# In a kernel, what are “global constructors”?

I am a beginner developing kernels (though I have developed several Hello World programs in C and C++). I frequently see reference being made to global constructors (e.g., osdev https://wiki.osdev.org/Calling_Global_Constructors), but I have not been able to find a clear definition or in it.

Could someone please guide me to the correct definition? I know they are called before the kernel, but I am having trouble understanding why.

The kernel of which I take the example, is this: https://github.com/AlgorithMan-de/wyoos/commit/7eb9f8a1d5089cf7587e553e601c42db34dc94a2

in the linker.ld file, have this code:

  .data  :
{
start_ctors = .;
KEEP(*( .init_array ));
KEEP(*(SORT_BY_INIT_PRIORITY( .init_array.* )));
end_ctors = .;

*(.data)
}


in the kernel.c file, have this code:

typedef void (*constructor)();
extern "C" constructor start_ctors;
extern "C" constructor end_ctors;
extern "C" void callConstructors()
{
for(constructor* i = &start_ctors; i != &end_ctors; i++)
(*i)();
}

• It might be useful to add any other material you have read on the subject and wherein the term has been used. – dkaeae Dec 18 '18 at 15:04

In most OSs, there is a step where the process' memory is filled with its initial values.
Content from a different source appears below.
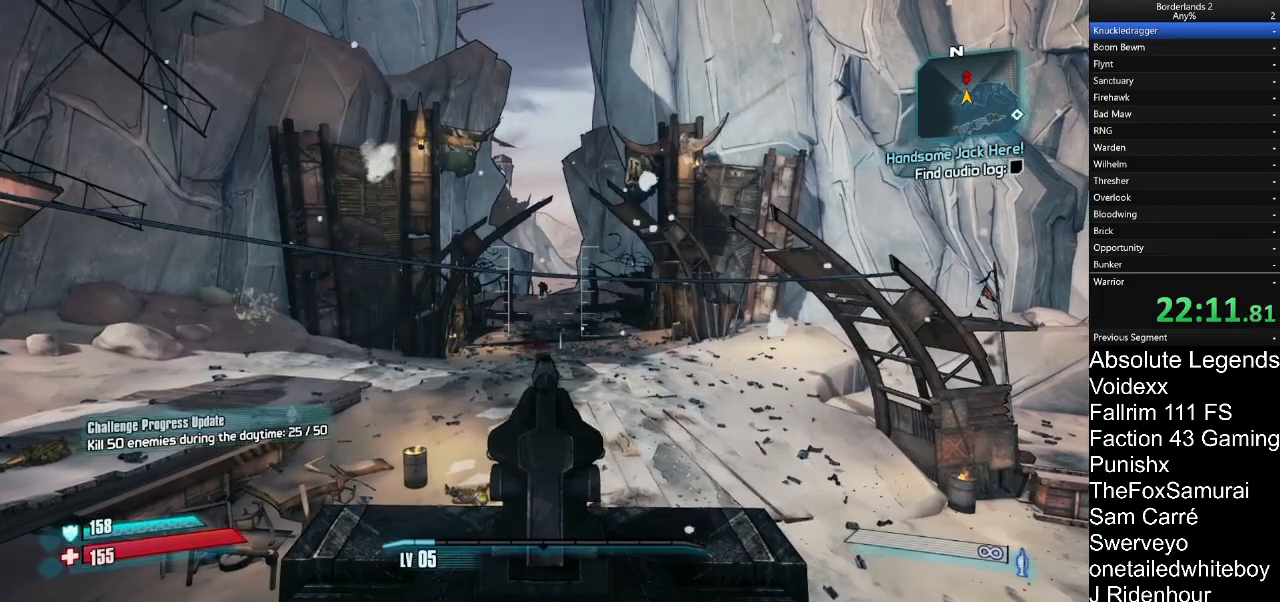
{"keys": [], "mouse": ["left"], "mouse_move": "still", "events": [[67, "mouse_left", "up"], [217, "mouse_left", "down"], [300, "mouse_left", "up"], [450, "mouse_left", "down"]]}
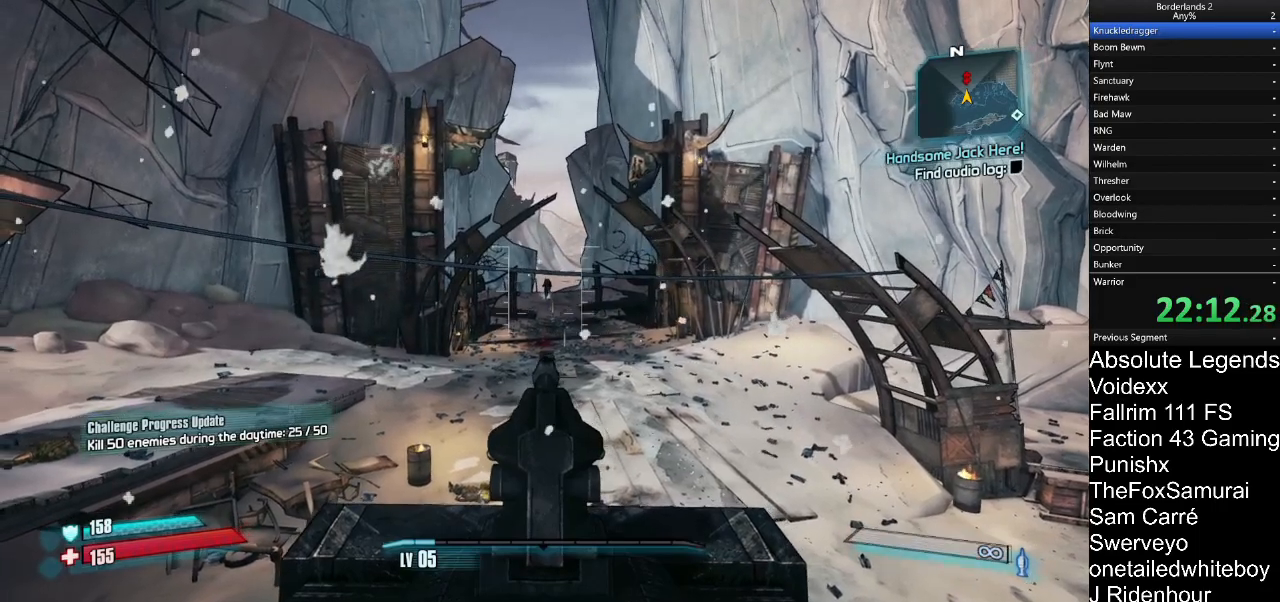
{"keys": [], "mouse": [], "mouse_move": "still", "events": [[33, "mouse_left", "up"], [367, "mouse_left", "down"], [467, "mouse_left", "up"]]}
For C code, that is typically sufficient. However, sometimes you want to execute some code before main(), which is your official entry point. For example, in C++, you need to be able to call the constructor of all global objects before main() is invoked.
To resolve this, and any other run-time activities which must be done before main(), each system provides some way to execute a function before main. The article mentions that some treat it as a simple array of function pointers, but some compilers will obscure it and hide it.